What is needed> Arrange every line of text from all the items below into a Markdown table with the columns "Row" and "Line," giving each line a row number and skipping blank lines. Leave the pictures out of your answer.

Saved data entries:
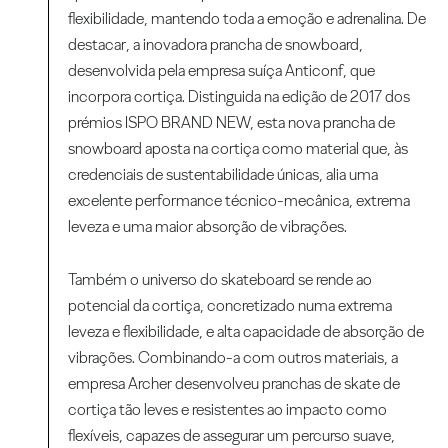
flexibilidade, mantendo toda a emoção e adrenalina. De
destacar, a inovadora prancha de snowboard,
desenvolvida pela empresa suíça Anticonf, que
incorpora cortiça. Distinguida na edição de 2017 dos
prémios ISPO BRAND NEW, esta nova prancha de
snowboard aposta na cortiça como material que, às
credenciais de sustentabilidade únicas, alia uma
excelente performance técnico-mecânica, extrema
leveza e uma maior absorção de vibrações.
Também o universo do skateboard se rende ao
potencial da cortiça, concretizado numa extrema
leveza e flexibilidade, e alta capacidade de absorção de
vibrações. Combinando-a com outros materiais, a
empresa Archer desenvolveu pranchas de skate de
cortiça tão leves e resistentes ao impacto como
flexíveis, capazes de assegurar um percurso suave,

Response>
| Row | Line |
|---|---|
| 1 | flexibilidade, mantendo toda a emoção e adrenalina. De |
| 2 | destacar, a inovadora prancha de snowboard, |
| 3 | desenvolvida pela empresa suíça Anticonf, que |
| 4 | incorpora cortiça. Distinguida na edição de 2017 dos |
| 5 | prémios ISPO BRAND NEW, esta nova prancha de |
| 6 | snowboard aposta na cortiça como material que, às |
| 7 | credenciais de sustentabilidade únicas, alia uma |
| 8 | excelente performance técnico-mecânica, extrema |
| 9 | leveza e uma maior absorção de vibrações. |
| 10 | Também o universo do skateboard se rende ao |
| 11 | potencial da cortiça, concretizado numa extrema |
| 12 | leveza e flexibilidade, e alta capacidade de absorção de |
| 13 | vibrações. Combinando-a com outros materiais, a |
| 14 | empresa Archer desenvolveu pranchas de skate de |
| 15 | cortiça tão leves e resistentes ao impacto como |
| 16 | flexíveis, capazes de assegurar um percurso suave, |